Repeat the data below word for word.

Supplied records Block Start

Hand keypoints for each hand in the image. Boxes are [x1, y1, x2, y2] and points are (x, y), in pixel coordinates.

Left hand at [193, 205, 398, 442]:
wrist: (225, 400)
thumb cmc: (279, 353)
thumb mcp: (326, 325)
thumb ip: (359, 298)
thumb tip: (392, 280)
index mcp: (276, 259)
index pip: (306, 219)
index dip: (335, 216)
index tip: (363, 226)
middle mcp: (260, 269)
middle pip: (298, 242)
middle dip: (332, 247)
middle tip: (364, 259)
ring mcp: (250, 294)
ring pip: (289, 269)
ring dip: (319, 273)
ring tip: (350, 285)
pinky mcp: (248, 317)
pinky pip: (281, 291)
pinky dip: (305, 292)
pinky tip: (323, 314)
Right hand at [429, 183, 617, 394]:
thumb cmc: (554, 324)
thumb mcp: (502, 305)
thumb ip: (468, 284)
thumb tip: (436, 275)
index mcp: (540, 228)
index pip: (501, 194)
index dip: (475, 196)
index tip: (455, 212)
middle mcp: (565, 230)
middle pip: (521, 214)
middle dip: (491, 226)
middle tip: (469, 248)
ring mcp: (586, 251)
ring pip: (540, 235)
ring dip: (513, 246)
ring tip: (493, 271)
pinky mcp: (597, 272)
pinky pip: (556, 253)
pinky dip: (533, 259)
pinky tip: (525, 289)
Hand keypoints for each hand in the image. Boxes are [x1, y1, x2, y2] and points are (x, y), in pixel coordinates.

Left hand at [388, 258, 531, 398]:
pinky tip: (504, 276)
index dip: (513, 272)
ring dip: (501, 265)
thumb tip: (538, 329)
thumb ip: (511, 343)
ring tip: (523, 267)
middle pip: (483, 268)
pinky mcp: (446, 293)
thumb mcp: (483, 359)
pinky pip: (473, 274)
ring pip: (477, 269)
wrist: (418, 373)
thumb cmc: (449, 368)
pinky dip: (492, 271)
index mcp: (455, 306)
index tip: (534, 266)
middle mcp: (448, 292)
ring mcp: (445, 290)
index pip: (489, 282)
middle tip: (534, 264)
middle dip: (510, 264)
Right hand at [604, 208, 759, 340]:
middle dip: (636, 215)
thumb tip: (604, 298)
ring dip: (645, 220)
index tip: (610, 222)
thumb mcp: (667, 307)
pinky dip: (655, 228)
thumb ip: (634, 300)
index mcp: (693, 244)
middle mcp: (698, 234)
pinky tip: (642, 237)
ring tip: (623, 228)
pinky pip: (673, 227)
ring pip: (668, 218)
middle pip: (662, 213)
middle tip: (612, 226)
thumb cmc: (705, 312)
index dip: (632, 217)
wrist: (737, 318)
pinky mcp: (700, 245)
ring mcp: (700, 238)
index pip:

Supplied records Block End

### [Response below]
Hand keypoints for each hand in the image. Boxes are [x1, y1, x2, y2] and points are (x, y), in pixel coordinates.

Left hand at [193, 205, 398, 442]:
wrist: (225, 400)
thumb cmc: (279, 353)
thumb mcp: (326, 325)
thumb ip: (359, 298)
thumb tip: (392, 280)
index mcp: (276, 259)
index pip: (306, 219)
index dip: (335, 216)
index tip: (363, 226)
middle mcp: (260, 269)
middle pip: (298, 242)
middle dip: (332, 247)
middle tip: (364, 259)
ring mcp: (250, 294)
ring pip: (289, 269)
ring dip: (319, 273)
ring tip: (350, 285)
pinky mcp: (248, 317)
pinky pip: (281, 291)
pinky dip: (305, 292)
pinky tip: (323, 314)
Right hand at [429, 183, 617, 394]:
thumb cmc: (554, 324)
thumb mcp: (502, 305)
thumb ip: (468, 284)
thumb tip: (436, 275)
index mcp: (540, 228)
index pip: (501, 194)
index dip: (475, 196)
index tip: (455, 212)
middle mcp: (565, 230)
middle pip: (521, 214)
middle dip: (491, 226)
middle tip: (469, 248)
ring mcp: (586, 251)
ring pip: (540, 235)
ring dip: (513, 246)
ring tip: (493, 271)
pinky mcp: (597, 272)
pinky pip: (556, 253)
pinky dip: (533, 259)
pinky tip: (525, 289)
Hand keypoints for each hand in the image. Boxes are [x1, y1, x2, y2] and points are (x, y), in pixel coordinates.

Left hand at [388, 258, 531, 398]:
pinky tip: (504, 276)
index dip: (513, 272)
ring dip: (501, 265)
thumb tip: (538, 329)
thumb ip: (511, 343)
ring tip: (523, 267)
middle pip: (483, 268)
pinky mcp: (446, 293)
thumb mcp: (483, 359)
pinky pip: (473, 274)
ring pip: (477, 269)
wrist: (418, 373)
thumb cmc: (449, 368)
pinky dip: (492, 271)
index mcp: (455, 306)
index tip: (534, 266)
middle mcp: (448, 292)
ring mcp: (445, 290)
index pip: (489, 282)
middle tip: (534, 264)
middle dip: (510, 264)
Right hand at [604, 208, 759, 340]:
middle dip: (636, 215)
thumb tip: (604, 298)
ring dip: (645, 220)
index tip: (610, 222)
thumb mcp: (667, 307)
pinky dip: (655, 228)
thumb ip: (634, 300)
index mcp: (693, 244)
middle mcp: (698, 234)
pinky tip: (642, 237)
ring tip: (623, 228)
pinky pip: (673, 227)
ring pip: (668, 218)
middle pip: (662, 213)
middle tip: (612, 226)
thumb cmc: (705, 312)
index dip: (632, 217)
wrist: (737, 318)
pinky mcp: (700, 245)
ring mcp: (700, 238)
index pip:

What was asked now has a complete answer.